**Metin**
Ekonomik Guantanamo yasası geliyor

‘Terörizmin finansmanı’nı 
önleyeceği söylenen tasarı, 
istenmeyen herkesin 
ekonomik faaliyetini 
bitirmeyi mümkün kılıyor.





Bir tasarı var Meclis’te. Hızla geçiyor. 22 Şubat’a kadar yasalaşması bekleniyor. Türkiye’de kamuoyunun dikkatini ilk Prof. Adem Sözüer, Radikal’de Ezgi Başaran’a verdiği söyleşide çekti. Adı, “Terörizmin Finansmanının Önlenmesi Tasarısı.”
Ne diyor tasarı? Tasarıyı kabul etmiş ülkelerden biri, bir kişinin ya da şirketin malvarlığının “terörle mücadele” kapsamında el konulmasını istediğinde, el konuluyor. Hükümet bu tasarının arkasında. Yeni TCK ve CMK’nın oluşumunda ciddi payı olan Adem Sözüer’e göre, tasarını yasalaşması için uluslararası baskı var. Uluslararası demek, başını ABD’nin çektiği birkaç başka batılı ülkenin talebi demek. Sözüer, tasarı yasalaşırsa her şirketin batırılabileceğini söylüyor. Çünkü malvarlığını dondurma için mahkeme kararı gerekmiyor. Mahkeme kararı gerekmeden, Bakanlar Kurulu kararıyla alınacak kararlar.
(Tasarıya ilişkin partilerin bakışı, bugünkü Radikal’de Mehmet Bilber’in haberinde var.)
Nedir bu? Şirketlerin, ülke sınırlarında ya da uluslararası ölçekte ticaretle meşgul olanların malvarlığını dondurma için, el koyma için, faaliyetlerini engelleme için mahkeme kararı aranmaması ne anlama gelir?

**Verilen Kayıtlar**

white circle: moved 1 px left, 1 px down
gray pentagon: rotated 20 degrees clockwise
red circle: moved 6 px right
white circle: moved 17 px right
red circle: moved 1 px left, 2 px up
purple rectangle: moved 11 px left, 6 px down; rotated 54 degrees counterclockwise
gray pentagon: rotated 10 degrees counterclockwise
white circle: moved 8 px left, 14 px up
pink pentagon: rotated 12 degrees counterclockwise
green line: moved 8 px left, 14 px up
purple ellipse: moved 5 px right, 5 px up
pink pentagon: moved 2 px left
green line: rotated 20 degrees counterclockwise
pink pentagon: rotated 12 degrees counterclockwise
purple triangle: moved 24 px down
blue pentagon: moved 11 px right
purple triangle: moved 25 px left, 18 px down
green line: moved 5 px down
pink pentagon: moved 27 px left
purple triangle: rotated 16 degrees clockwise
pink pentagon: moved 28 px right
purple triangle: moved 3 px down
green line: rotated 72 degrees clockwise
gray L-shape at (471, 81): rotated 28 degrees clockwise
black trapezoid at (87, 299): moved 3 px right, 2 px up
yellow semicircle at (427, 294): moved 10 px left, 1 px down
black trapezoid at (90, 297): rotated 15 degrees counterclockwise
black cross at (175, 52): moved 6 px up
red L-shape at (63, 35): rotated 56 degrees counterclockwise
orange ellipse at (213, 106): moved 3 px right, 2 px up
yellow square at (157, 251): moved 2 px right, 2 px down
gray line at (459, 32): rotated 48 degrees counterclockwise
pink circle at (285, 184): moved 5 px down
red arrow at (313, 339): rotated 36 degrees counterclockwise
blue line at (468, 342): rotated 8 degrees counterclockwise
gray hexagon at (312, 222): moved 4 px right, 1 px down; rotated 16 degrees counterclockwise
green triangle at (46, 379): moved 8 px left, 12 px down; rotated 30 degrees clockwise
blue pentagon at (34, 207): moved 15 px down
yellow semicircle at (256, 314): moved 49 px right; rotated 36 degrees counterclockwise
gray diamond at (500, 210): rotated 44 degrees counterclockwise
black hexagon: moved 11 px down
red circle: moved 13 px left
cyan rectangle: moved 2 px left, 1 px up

**Görevler**
(A) Metinde adı geçen kişileri geçtikleri sırayla listeleyin.
(B) Kayıtları en baştan başlayarak hiçbir değişiklik yapmadan döndürün. "green line: rotated 72 degrees clockwise" ifadesini içeren satırı da ekleyip orada durun.

**Nihai Cevaplar**
(A)
Adem Sözüer
Ezgi Başaran
Mehmet Bilber

(B)
white circle: moved 1 px left, 1 px down
gray pentagon: rotated 20 degrees clockwise
red circle: moved 6 px right
white circle: moved 17 px right
red circle: moved 1 px left, 2 px up
purple rectangle: moved 11 px left, 6 px down; rotated 54 degrees counterclockwise
gray pentagon: rotated 10 degrees counterclockwise
white circle: moved 8 px left, 14 px up
pink pentagon: rotated 12 degrees counterclockwise
green line: moved 8 px left, 14 px up
purple ellipse: moved 5 px right, 5 px up
pink pentagon: moved 2 px left
green line: rotated 20 degrees counterclockwise
pink pentagon: rotated 12 degrees counterclockwise
purple triangle: moved 24 px down
blue pentagon: moved 11 px right
purple triangle: moved 25 px left, 18 px down
green line: moved 5 px down
pink pentagon: moved 27 px left
purple triangle: rotated 16 degrees clockwise
pink pentagon: moved 28 px right
purple triangle: moved 3 px down
green line: rotated 72 degrees clockwise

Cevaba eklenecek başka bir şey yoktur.